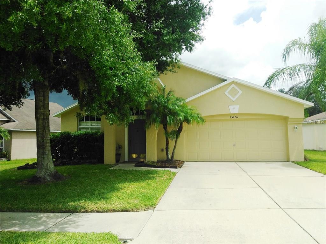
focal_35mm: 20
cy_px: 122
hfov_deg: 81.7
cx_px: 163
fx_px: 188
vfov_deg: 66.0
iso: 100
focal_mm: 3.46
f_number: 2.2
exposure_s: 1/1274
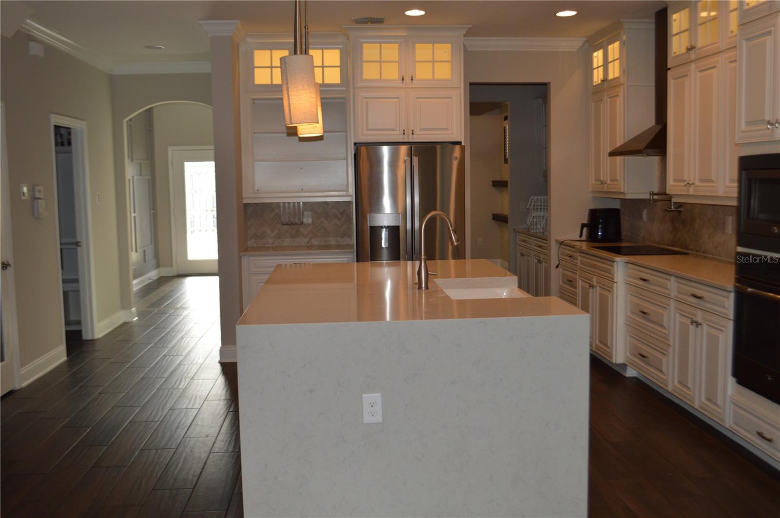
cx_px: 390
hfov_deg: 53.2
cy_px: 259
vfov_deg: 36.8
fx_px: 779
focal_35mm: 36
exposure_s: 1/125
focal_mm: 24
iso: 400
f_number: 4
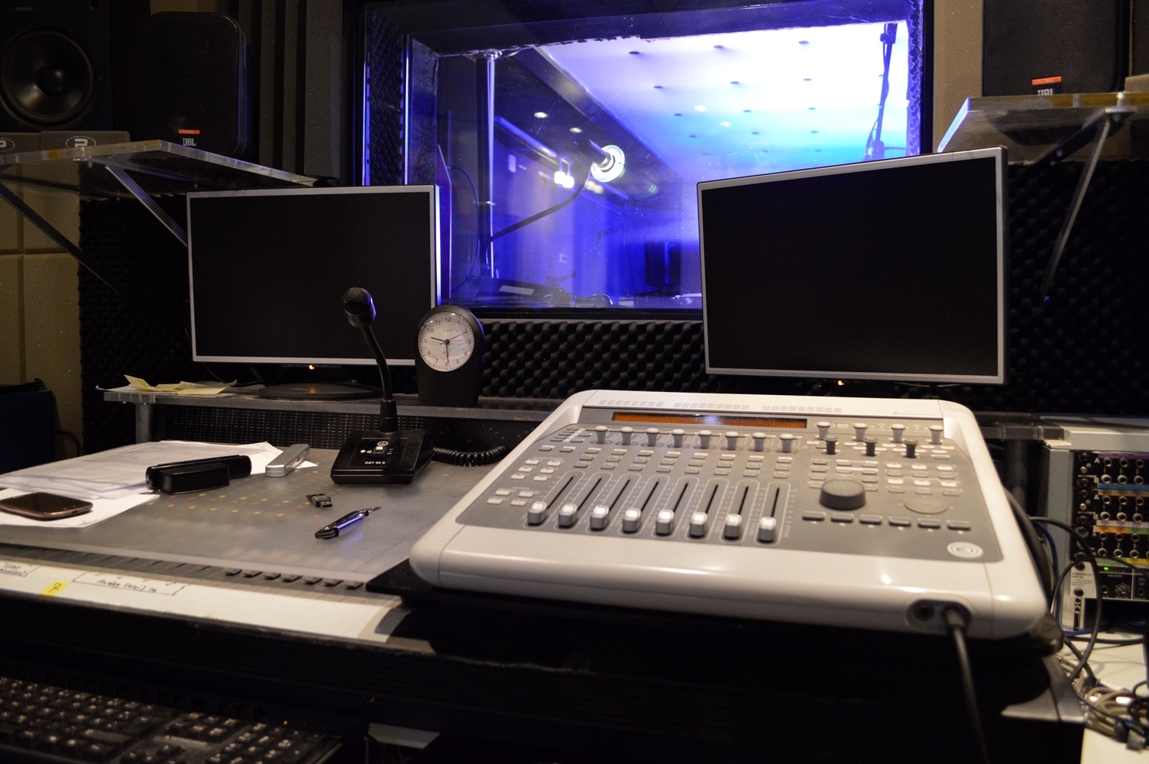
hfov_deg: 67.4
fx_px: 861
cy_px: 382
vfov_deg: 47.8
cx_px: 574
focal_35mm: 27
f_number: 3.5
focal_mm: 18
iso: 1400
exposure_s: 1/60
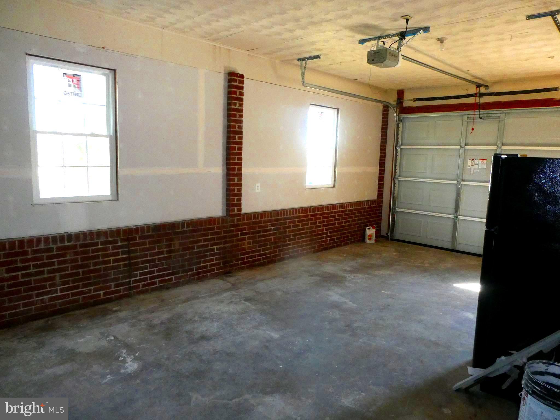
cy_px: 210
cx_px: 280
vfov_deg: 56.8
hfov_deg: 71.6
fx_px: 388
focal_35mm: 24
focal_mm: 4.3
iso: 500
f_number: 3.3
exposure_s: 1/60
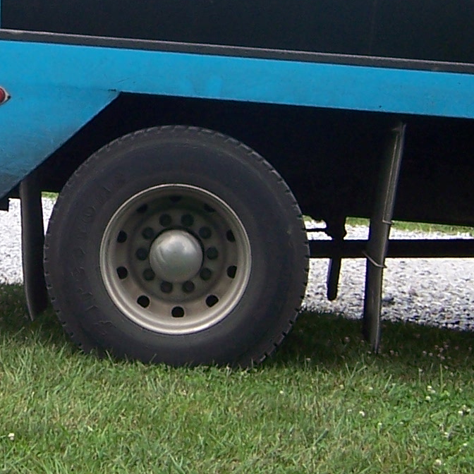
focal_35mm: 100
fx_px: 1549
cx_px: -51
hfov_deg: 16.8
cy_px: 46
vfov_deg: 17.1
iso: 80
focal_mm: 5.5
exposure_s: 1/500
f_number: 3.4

* * *

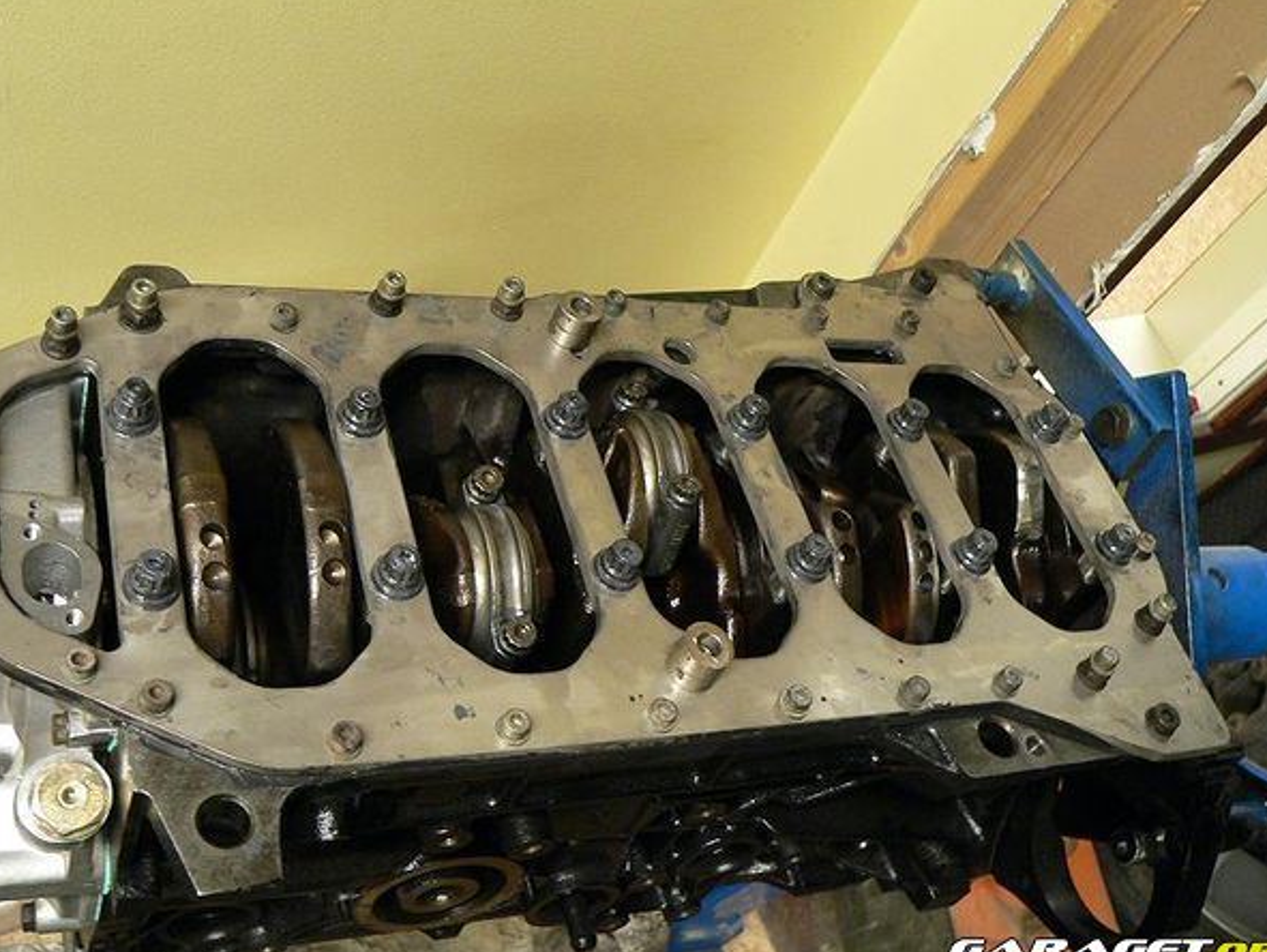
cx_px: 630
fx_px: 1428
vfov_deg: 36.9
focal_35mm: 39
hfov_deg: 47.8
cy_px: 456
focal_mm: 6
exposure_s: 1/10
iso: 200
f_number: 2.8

- **Work to complete**
Using the records above, print exactly the run of lines that starts with the line with "focal_35mm: 20" and goes on through the line with "f_number: 3.4", pictures excluded.

- **Exercise output**
focal_35mm: 20
cy_px: 122
hfov_deg: 81.7
cx_px: 163
fx_px: 188
vfov_deg: 66.0
iso: 100
focal_mm: 3.46
f_number: 2.2
exposure_s: 1/1274
cx_px: 390
hfov_deg: 53.2
cy_px: 259
vfov_deg: 36.8
fx_px: 779
focal_35mm: 36
exposure_s: 1/125
focal_mm: 24
iso: 400
f_number: 4
hfov_deg: 67.4
fx_px: 861
cy_px: 382
vfov_deg: 47.8
cx_px: 574
focal_35mm: 27
f_number: 3.5
focal_mm: 18
iso: 1400
exposure_s: 1/60
cy_px: 210
cx_px: 280
vfov_deg: 56.8
hfov_deg: 71.6
fx_px: 388
focal_35mm: 24
focal_mm: 4.3
iso: 500
f_number: 3.3
exposure_s: 1/60
focal_35mm: 100
fx_px: 1549
cx_px: -51
hfov_deg: 16.8
cy_px: 46
vfov_deg: 17.1
iso: 80
focal_mm: 5.5
exposure_s: 1/500
f_number: 3.4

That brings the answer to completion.